熊本地震から3年 創造的復興進む

 気象庁震度階級で最大の7の揺れに2度見舞われ、大きな被害を出した2016熊本地震から3年。県は2019年度末を目標に「創造的復興」に取り組んでいる。農業分野では、農地被害の大きかった重点3地区で復旧と合わせた大区画化が進展。経営効率が上がり、新たに人・農地プランの中心経営体に名乗りを上げる人も出てきた。2月末までに、営農再開を目指す被災農家の99%が再開を果たしている。

 亀裂や法面崩壊などの被害を受けた田畑は1万1千カ所を超え、農業用施設も5千カ所近くで損傷を受けた。

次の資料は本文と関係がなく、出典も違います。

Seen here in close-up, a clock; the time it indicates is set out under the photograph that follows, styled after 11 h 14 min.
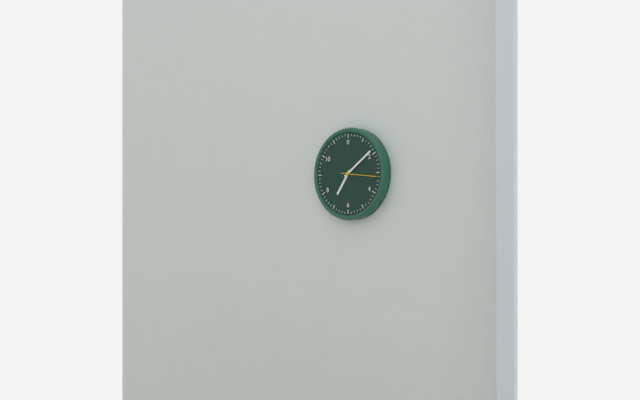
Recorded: 7 h 09 min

 この中で、県営事業で農地の復旧を行っているのは熊本市の秋津地区(一部益城町を含む172ヘクタール)、阿蘇市の阿蘇谷地区(63ヘクタール)、南阿蘇村の乙ヶ瀬地区(26ヘクタール)の3地区。農地の亀裂・陥没や用水路、畦畔、農道の損壊、山腹崩壊による土砂の堆積などの被害を受けたところだ。
 復旧工事に当たっては原形復旧ではなく「未来につながる基盤整備」で、大区画化や高収益作物の導入を進めている。人手不足で入札が成立せず、工事の開始は遅れたが、おおむね営農再開にこぎ着けた。